Deve-se conferir aos primeiros monges cristãos – a começar dos pioneiros Santo Antão e São Pacômio, no século 4 – o crédito de ter feito as mais profundas descobertas sobre a alma. Em seu objetivo de se isolar no deserto por dezenas de anos, e assim forçar a alma a retornar a seu estado de pureza original, como se encontrava antes de o pecado corrompê-la, eles experimentaram sentimentos e emoções que revelaram traços ocultos da psicologia humana. Mais tarde, homens como João Cassiano e São Gregório Magno investigaram essas experiências e relacionaram os sete principais vícios a que a alma está suscetível – o que ficou conhecido como “os sete pecados capitais”, assim chamados porque cada um deles tem a capacidade de atrair consigo “uma multidão” de outros pecados. Esses vícios são: vaidade, avareza, inveja, ira, luxúria, gula e acídia.

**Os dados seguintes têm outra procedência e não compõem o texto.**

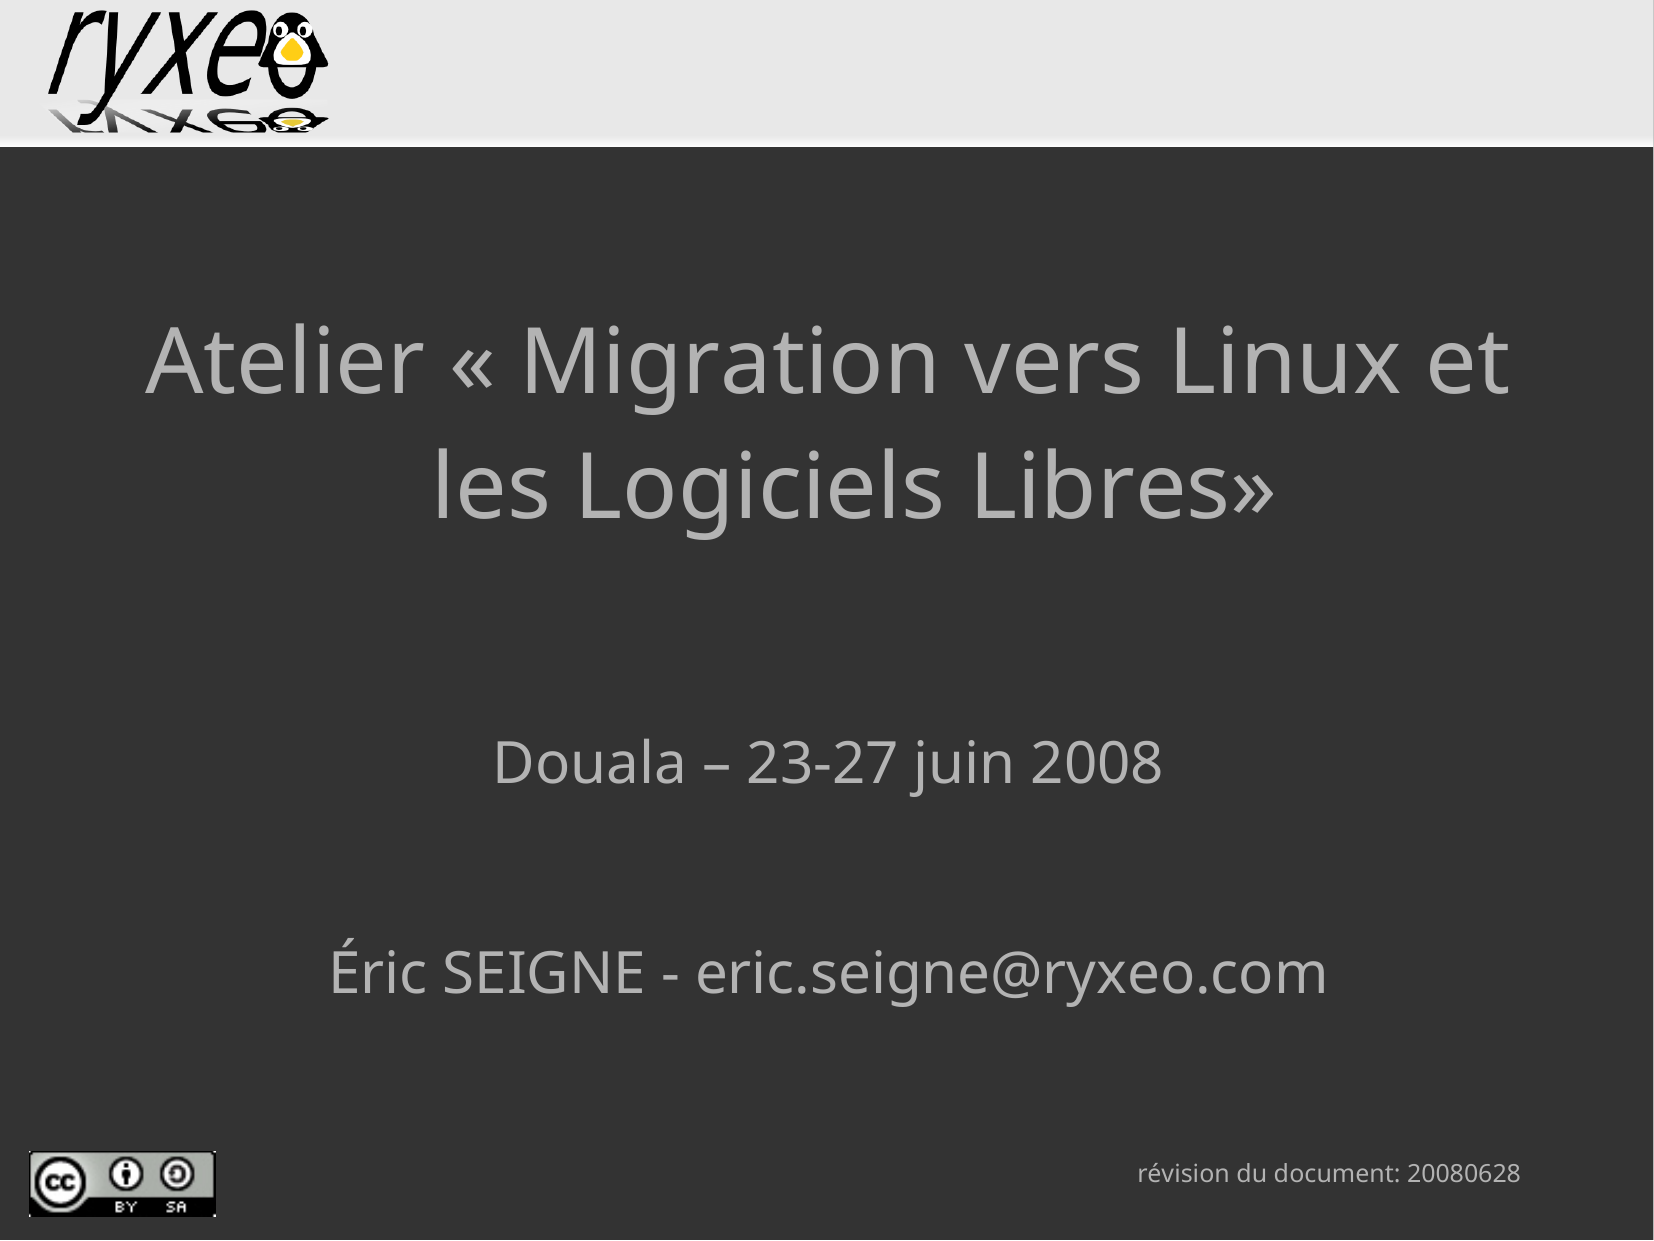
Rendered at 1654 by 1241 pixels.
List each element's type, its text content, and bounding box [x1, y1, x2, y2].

picture [0, 0, 1654, 147]
list Atelier « Migration vers Linux et les Logiciels Libres» Douala – 23-27 juin 2008 Éric SEIGNE - eric.seigne@ryxeo.com révision du document: 20080628 [118, 295, 1522, 1117]
picture [29, 1151, 216, 1217]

Ao contrário dos outros vícios bem conhecidos – ninguém tem dúvidas sobre o que é inveja ou gula, por exemplo –, a acídia atravessou os séculos praticamente ignorada. Após a Revolução Industrial, no século 18, ela chegou até mesmo a ser mal traduzida por “preguiça”, possivelmente numa tentativa de condenar a indolência e evitar a queda de produção dos operários nas fábricas européias. Agora, o medievalista Jean Lauand, professor da Faculdade de Educação da USP, mostra para o mundo contemporâneo o significado desse vício, tema do ensaio “O pecado capital da acídia na análise de Tomás de Aquino”, publicado no livro Sete Conferências sobre Tomás de Aquino, recentemente lançado pela Editora da Escola Superior de Direito Constitucional (ESDC).

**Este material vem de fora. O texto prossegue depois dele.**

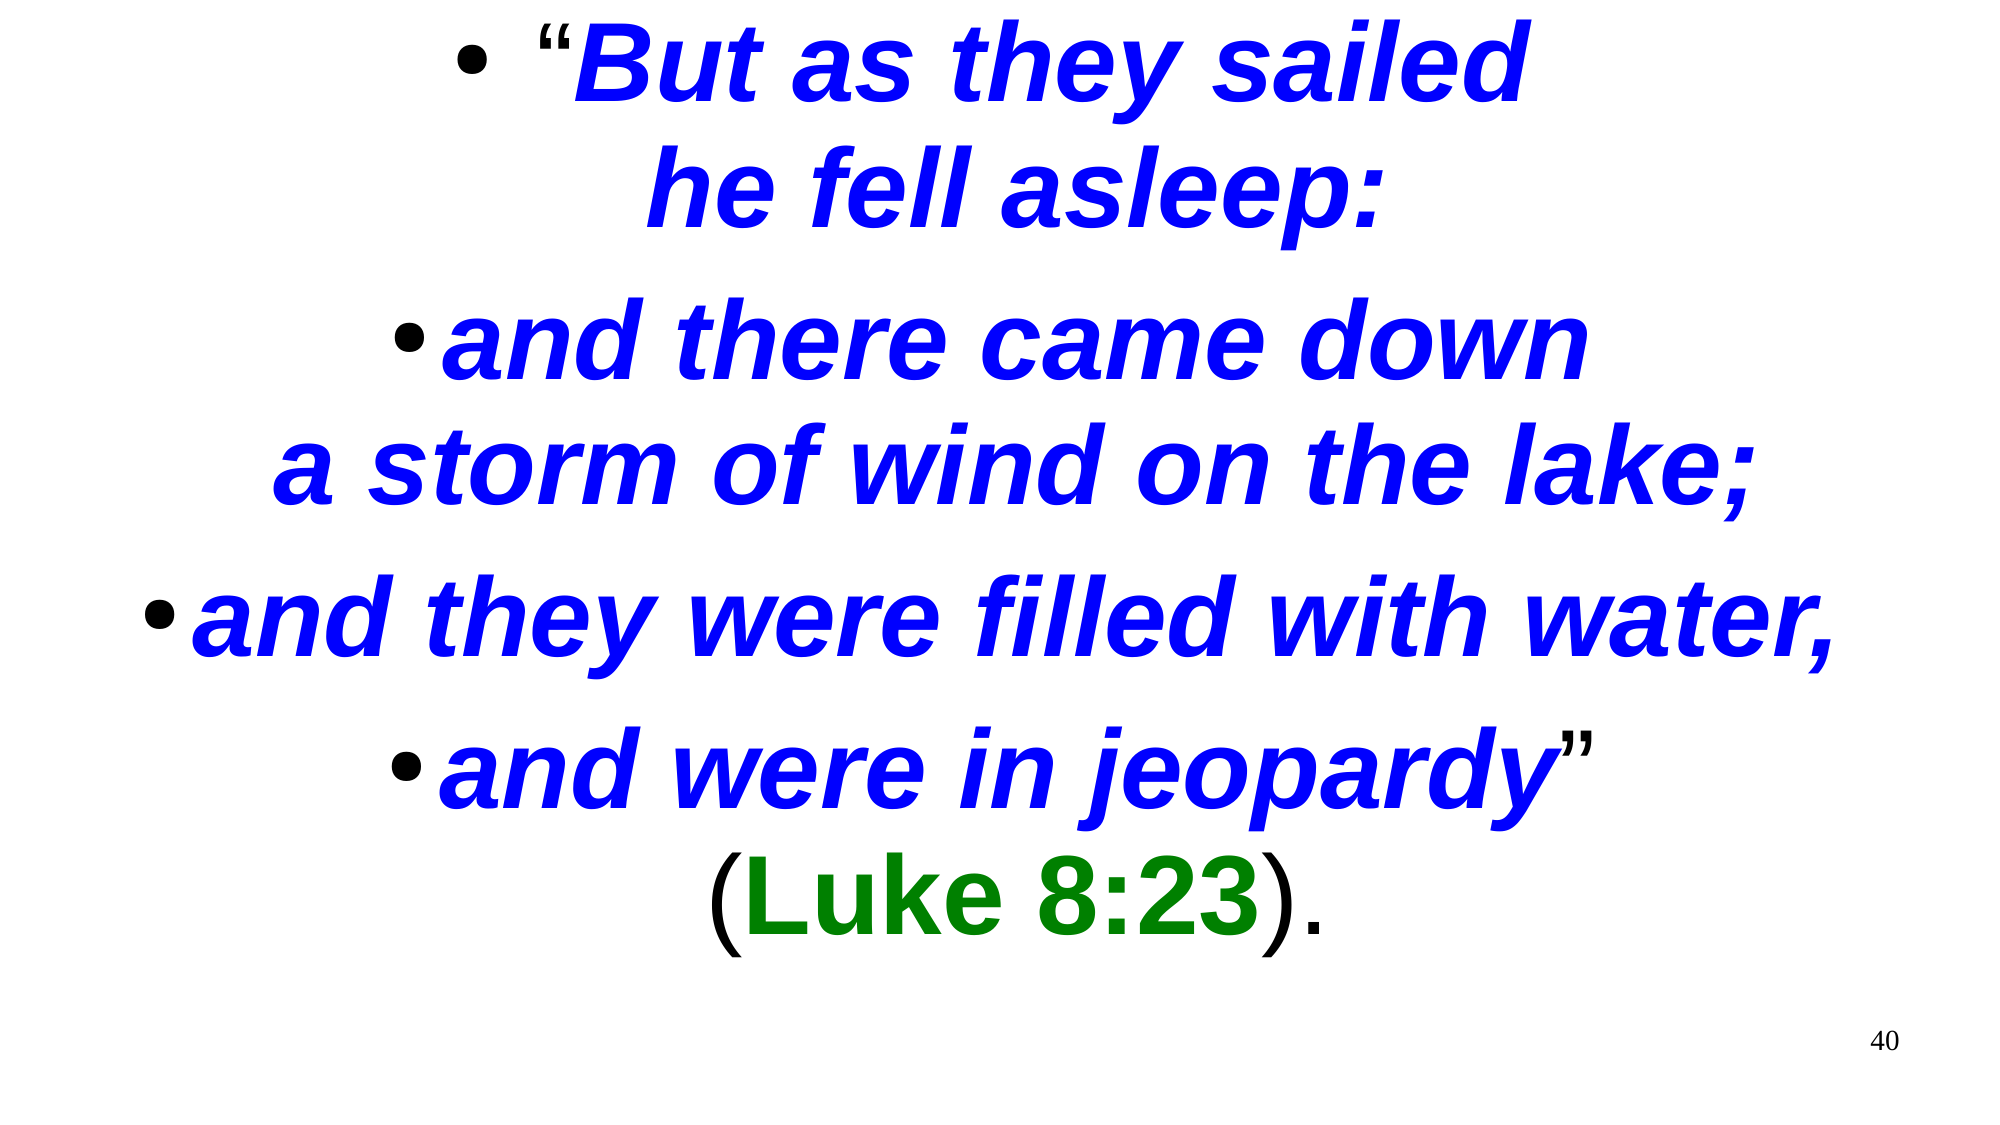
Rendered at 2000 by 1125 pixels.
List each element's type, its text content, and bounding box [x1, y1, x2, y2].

list “But as they sailed he fell asleep: and there came down a storm of wind on the lake; and they were filled with water, and were in jeopardy” (Luke 8:23). [0, 0, 1996, 1123]
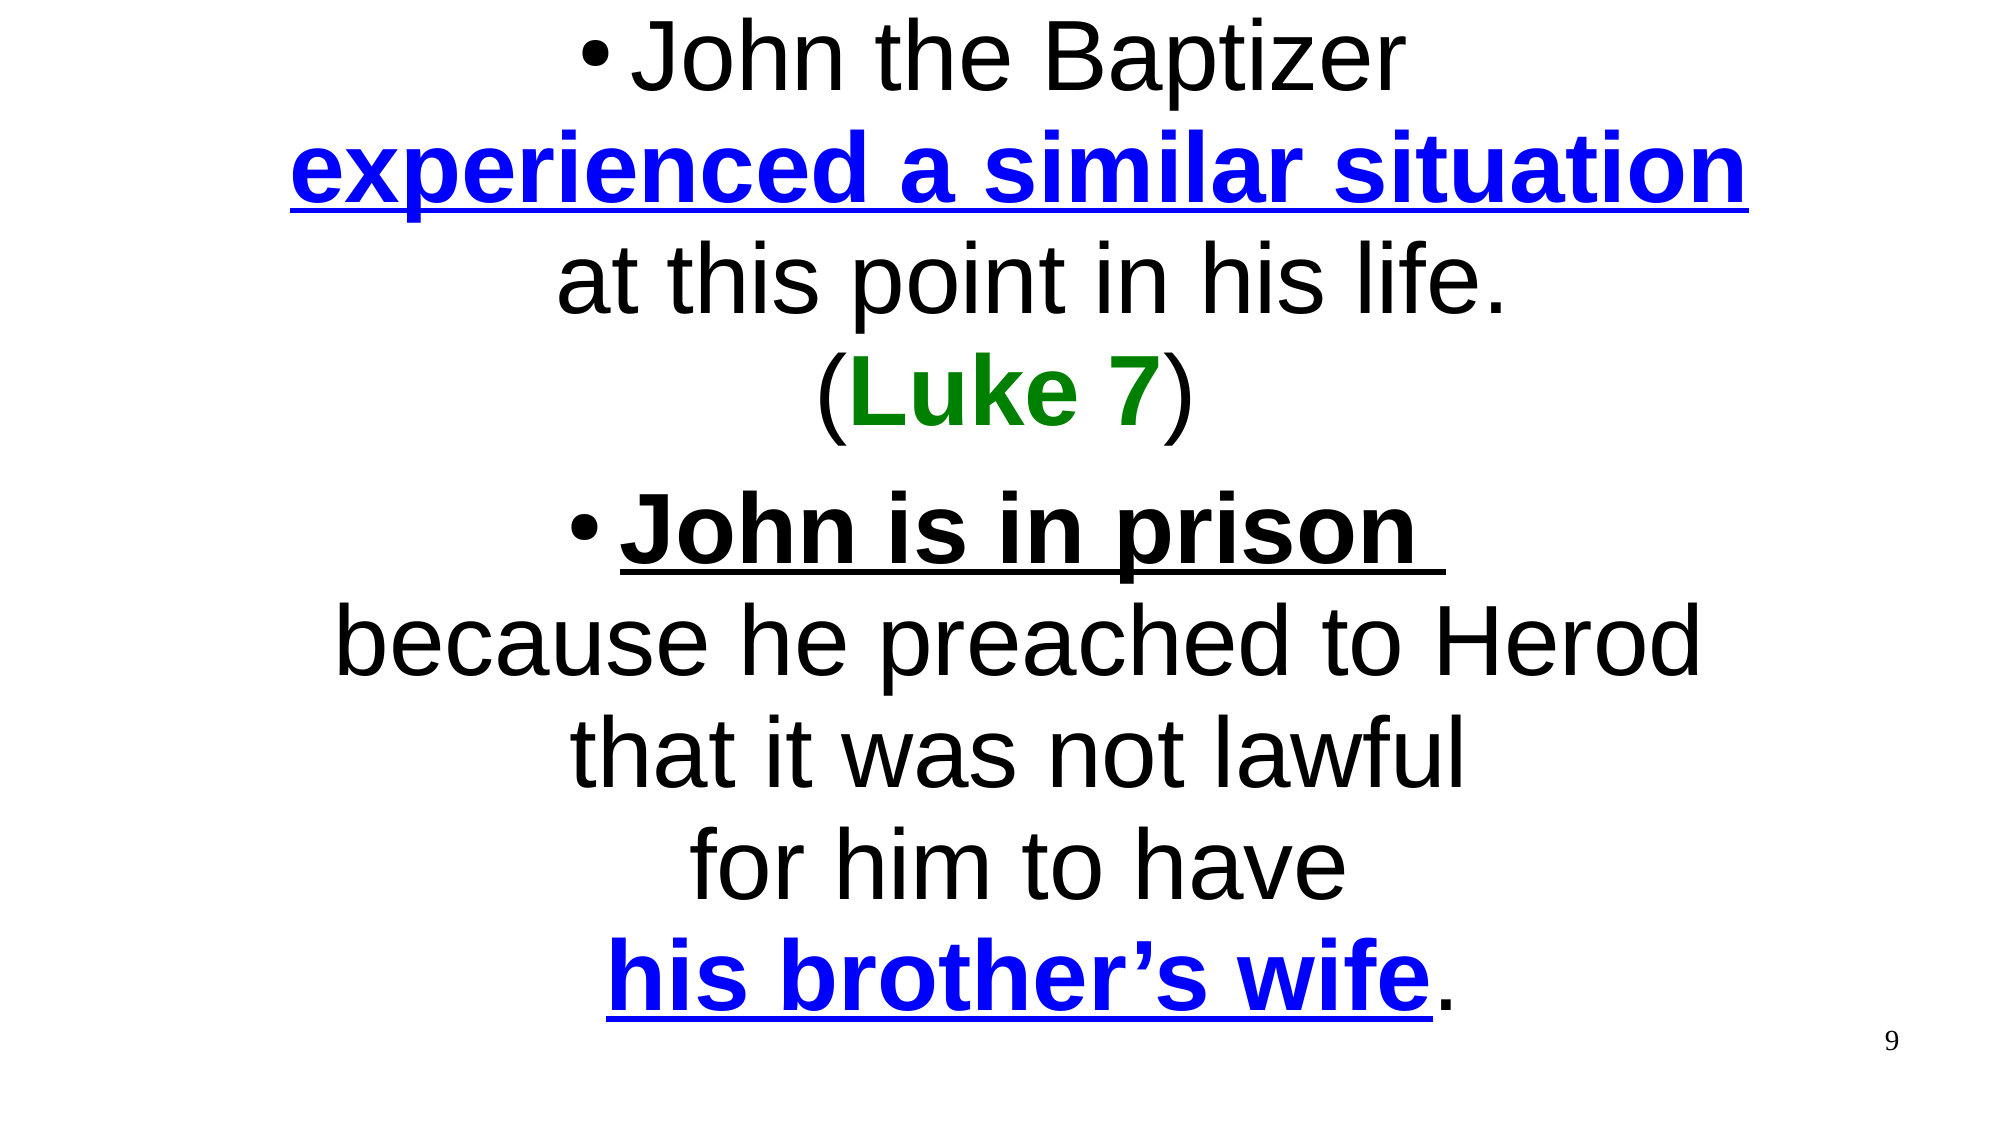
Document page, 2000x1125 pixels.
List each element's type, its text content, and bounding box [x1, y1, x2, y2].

list John the Baptizer experienced a similar situation at this point in his life. (Luke 7) John is in prison because he preached to Herod that it was not lawful for him to have his brother’s wife. [0, 0, 1996, 1123]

Tristeza e alegria – Segundo Lauand, acídia é um estado da alma decorrente da contemplação de si mesmo e do mundo. Abandonada à reflexão profunda, a alma indaga sobre o sentido das coisas, do ser e da existência. Tal consciência é algo tão terrível que o ser humano tende, até inconscientemente, a fugir dela. Para Lauand, é a isso que se refere o filósofo francês Blaise Pascal (1623-1662), quando afirma, em seus Pensamentos, que o homem não consegue ficar a sós consigo mesmo num quarto. Ao contrário, as pessoas se agitam, tratam de arrumar várias atividades a fim de se manter ocupadas, buscam a variedade, fazem guerras, promovem revoluções – tudo para não pensar em si mesmas e em sua condição.

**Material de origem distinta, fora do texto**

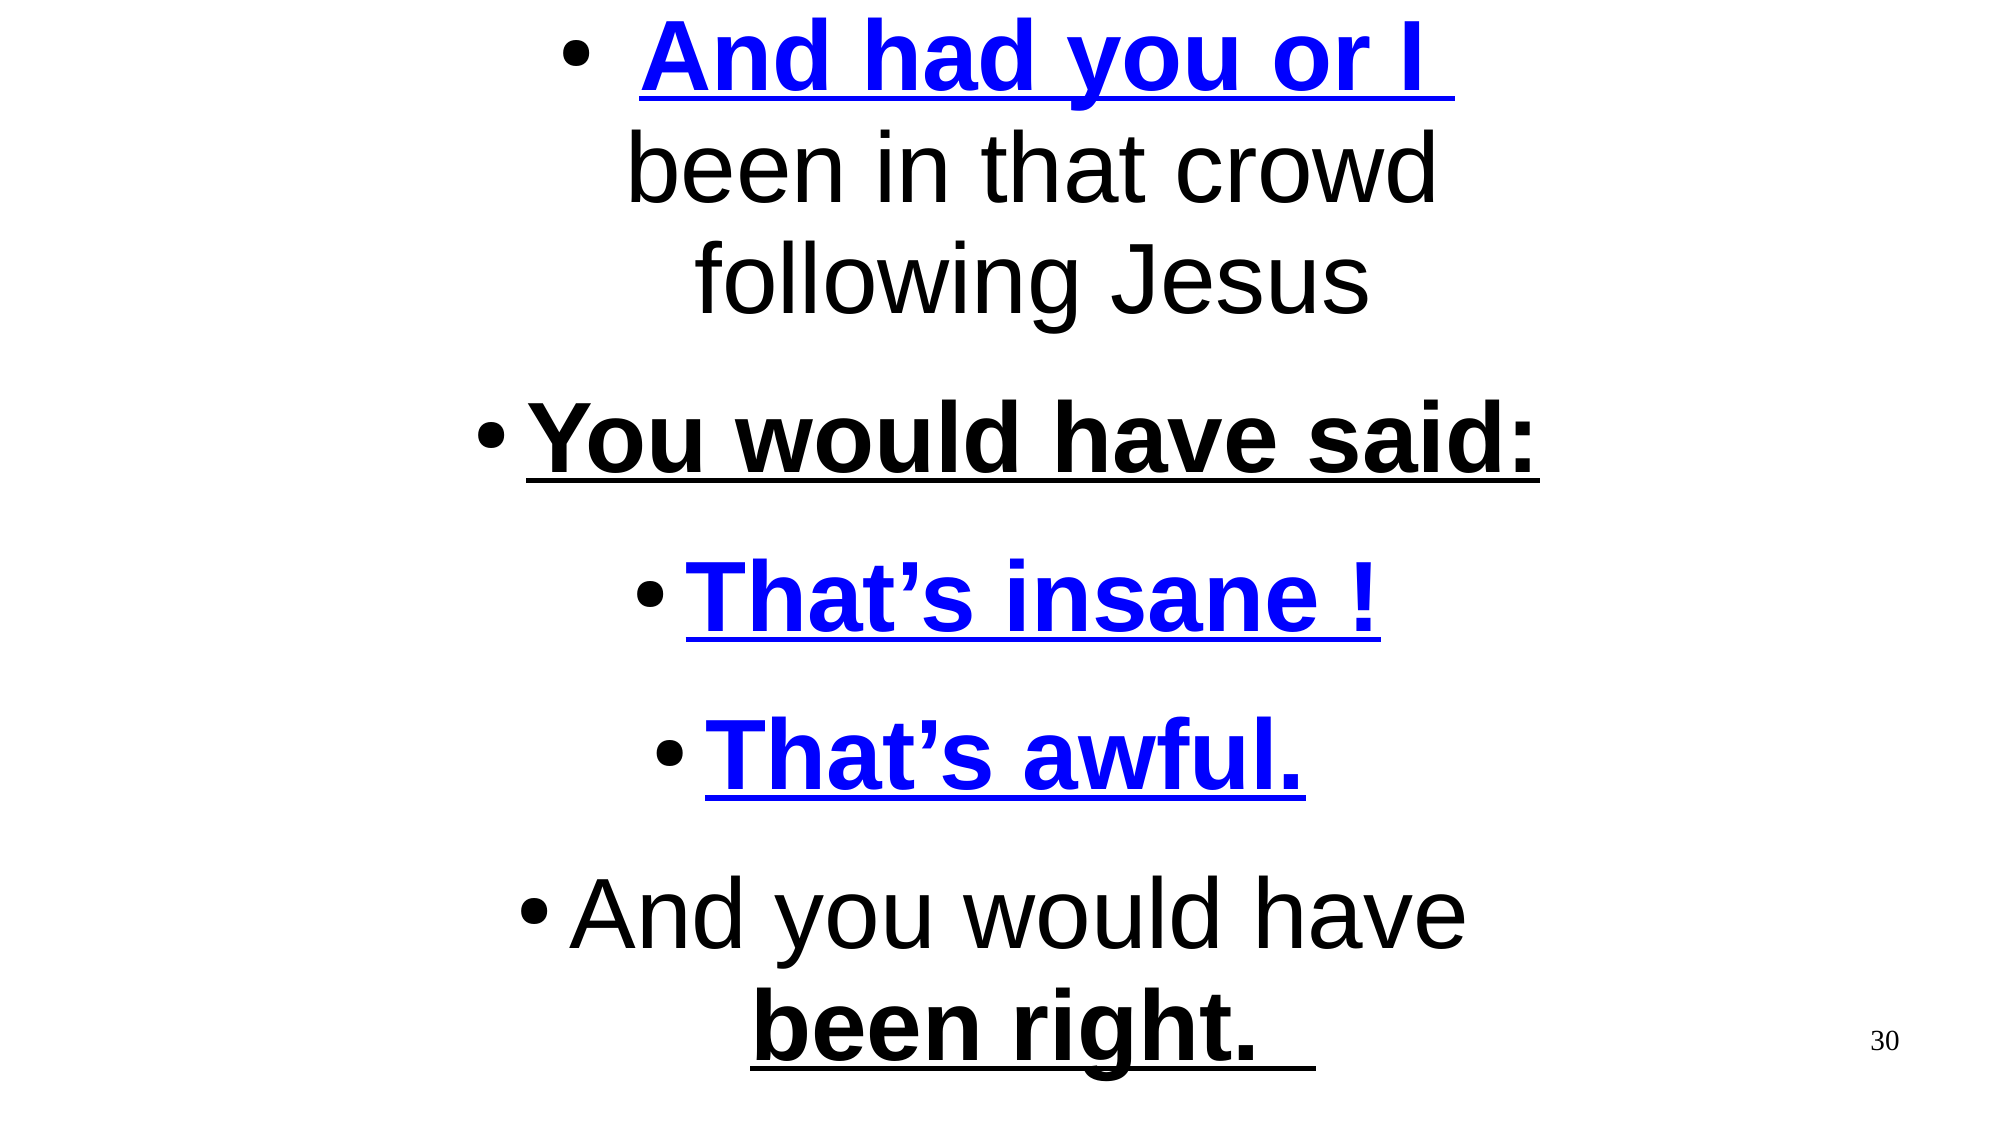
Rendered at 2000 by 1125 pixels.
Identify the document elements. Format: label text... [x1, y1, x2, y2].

list And had you or I been in that crowd following Jesus You would have said: That’s insane ! That’s awful. And you would have been right. [0, 0, 1996, 1123]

A profunda contemplação de si mesmo pode levar o indivíduo a duas situações opostas, segundo Lauand. Uma delas é um estado de grande euforia e arrebatador entusiasmo. Isso porque, ao analisar as coisas ao redor, a alma chega à conclusão de que o mundo – criado por Deus, que é o perfeito Bem e só pode dar origem a coisas boas – é maravilhoso demais. O Universo infinito, os astros cintilantes, a água cristalina, a delicada flor, os olhos de uma criança, o amor de Deus: tudo é indescritível e extraordinariamente belo, e a consciência disso produz uma alegria igualmente indizível.
Entretanto, conhecer-se profundamente provoca outra situação – o desespero. O homem se vê só, destituído de tudo o que possa disfarçar sua condição, um ser insignificante diante do mundo infinito, sem saber de onde veio, para que veio e para onde vai. O resultado é a tristeza, a depressão, a inatividade, a angústia. “Isso acontece porque, como ensina Tomás de Aquino, o homem, como criatura de Deus, procede do nada, Deus o criou do nada”, explica Lauand. “Em si ele é treva. Só é luz na medida em que participa do ser de Deus.” Dada essa capacidade de fazer a alma transitar da euforia à depressão, Lauand acredita que a acídia pode ser uma das causas do transtorno bipolar, o mal que leva a variações bruscas do estado de humor do indivíduo.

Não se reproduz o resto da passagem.